Pada Ahad, 13 Juli 2025 lalu, Presiden Prabowo Subianto bertemu Presiden Komisi Eropa, Ursula von der Leyen, di kantor pusat Uni Eropa (European Union Headquarters), Gedung Berlaymont, Brussel, Belgia.
Dalam pertemuan ini, kedua pihak menyepakati untuk menyelesaikan perundingan IEU-CEPA yang telah berlangsung selama hampir satu dekade ini. Menurut Menko Airlangga, dirinya telah berbicara dengan European Union Commissioner for Trade and Economic Security Maros Sefcovic, yang berencana datang ke Jakarta pada September 2025 untuk menandatangani dokumen perjanjian yang sudah disepakati dua belah pihak.

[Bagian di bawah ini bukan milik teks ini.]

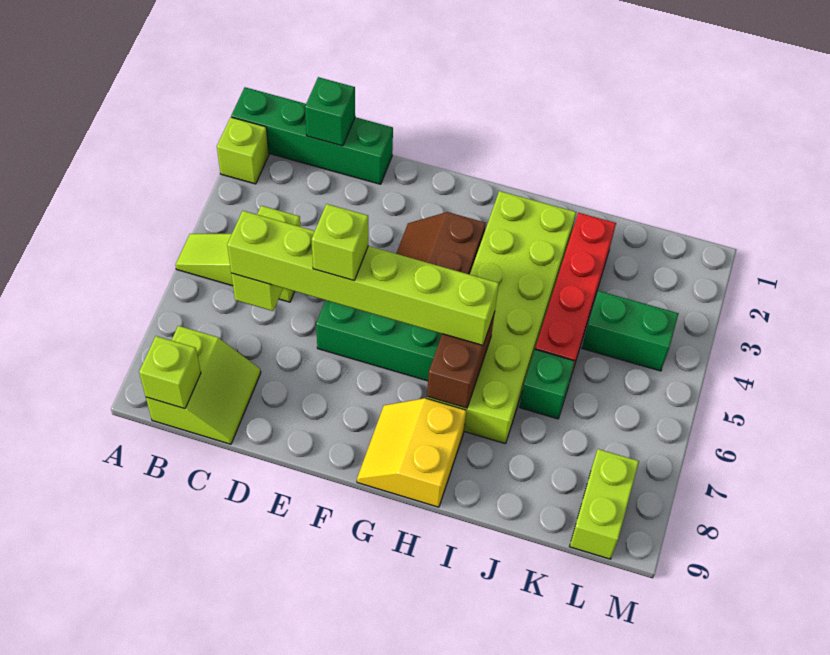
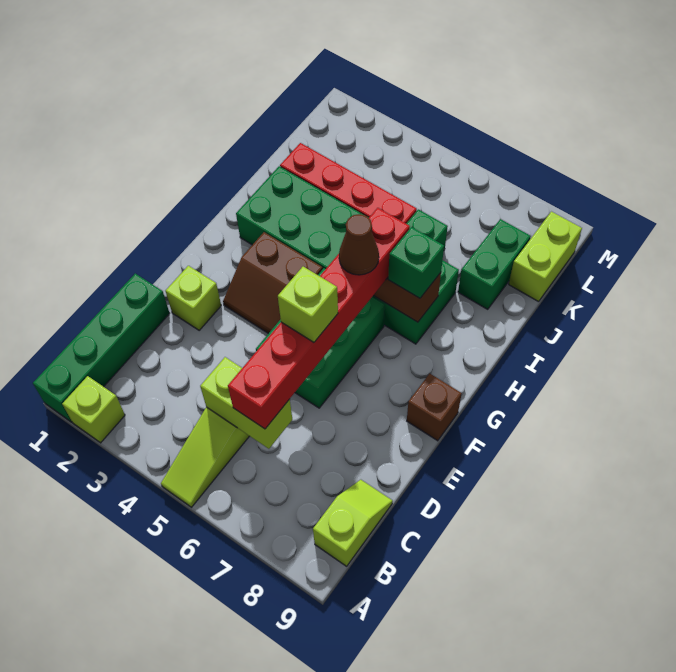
lime 2x2 slope [146,326,261,444] -> lime 1x2 slope [313,480,393,566]
lime 1x1 brick [139,336,201,409] -> lime 1x1 brick moved to [165,266,221,330]
green 1x1 brick [305,77,355,146] -> green 1x1 brick moved to [388,227,444,298]
lime 1x6 brick [227,211,499,345] -> red 1x6 brick [228,208,410,429]
none -> brown 1x1 brick [407,374,462,441]
none -> brown 1x1 cone [339,214,379,275]
yellow 2x2 slope [357,398,466,507] -> none
lime 2x6 brick [427,191,576,444] -> green 2x6 brick [236,166,459,344]
green 1x2 brick [582,291,678,371] -> green 1x2 brick moved to [458,219,531,309]
lime 1x2 brick [569,449,639,559] -> lime 1x2 brick turned to [509,212,582,302]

“Saya telah berbicara dengan Komisioner Maros Sefcovic, dan beliau berencana datang ke Jakarta pada bulan September untuk menandatangani dokumen tersebut,” ungkapnya. Pemerintah menargetkan kesepakatan IEU CEPA akan mulai berlaku atau pada kuartal IV 2026 atau paling lambat di kuartal I 2027.

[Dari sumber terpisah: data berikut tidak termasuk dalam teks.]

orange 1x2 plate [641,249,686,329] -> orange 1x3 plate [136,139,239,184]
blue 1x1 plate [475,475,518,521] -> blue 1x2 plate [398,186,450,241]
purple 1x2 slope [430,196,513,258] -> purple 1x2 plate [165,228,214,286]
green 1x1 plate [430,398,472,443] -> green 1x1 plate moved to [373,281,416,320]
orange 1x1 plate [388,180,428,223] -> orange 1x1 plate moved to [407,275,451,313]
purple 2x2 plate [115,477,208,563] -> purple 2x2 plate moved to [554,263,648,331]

Adapun dampak dari implementasi IEU CEPA akan berkontribusi bagi pertumbuhan ekonomi Indonesia sebesar 0,04 persen. Hal tersebut merupakan hasil dari kajian cost and benefit yang telah dilakukan.

Mesin Eropa untuk dongkrak layanan kesehatan
Perundingan panjang kerjasama Indonesia dengan Uni Eropa ini akan meliputi kerjasama perdagangan di sektor energi baru terbarukan, kendaraan listrik, teknologi informasi, farmasi, hingga alat kesehatan. “Uni Eropa sangat serius untuk meningkatkan investasi di sektor-sektor ini,” kata Djatmiko B. Witjaksono, Direktur Jenderal Perundingan Perdagangan Internasional Kementerian Perdagangan, di Menara Kadin, 4 Agustus 2025 lalu.

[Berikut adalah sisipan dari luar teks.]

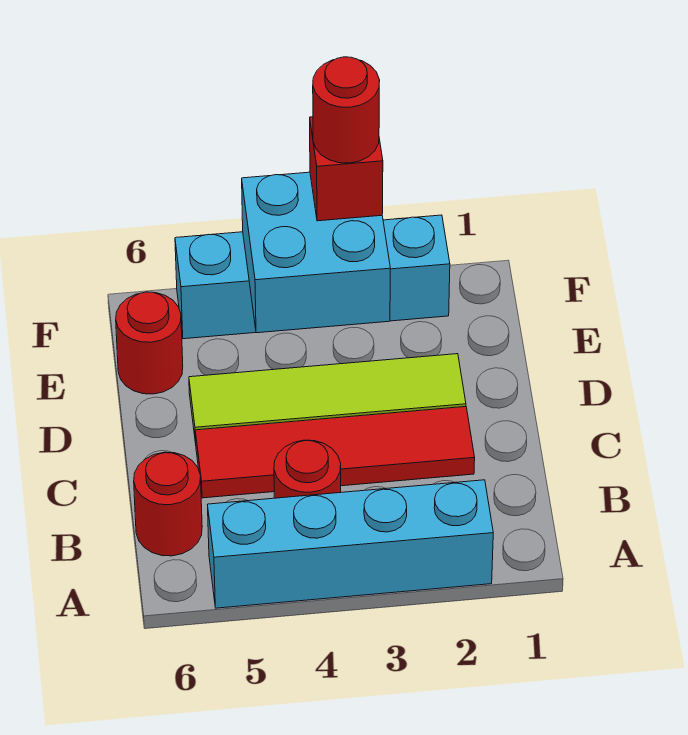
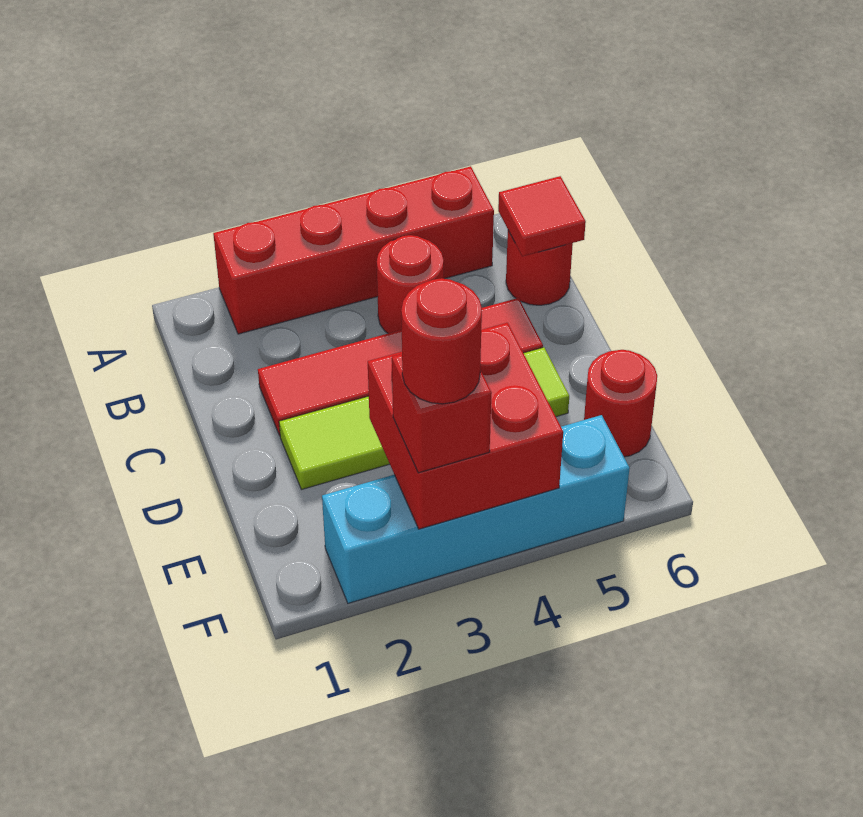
cyan 1x4 brick [208,480,493,608] -> red 1x4 brick [213,166,494,334]
none -> red 1x1 tile [498,176,586,256]
cyan 2x2 brick [242,172,390,333] -> red 2x2 brick [368,323,563,529]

Djatmiko mengaku, pemerintah akan membuka keran impor bagi produk asal Uni Eropa melalui IEU-CEPA. Menurutnya, langkah tersebut diharapkan bisa mendongkrak performa sektor manufaktur nasional. Keran impor untuk Uni Eropa akan meningkatkan impor mesin berteknologi tinggi asal Jerman dan Perancis, yang secara tidak langsung akan meningkatkan efisiensi pabrik di dalam negeri.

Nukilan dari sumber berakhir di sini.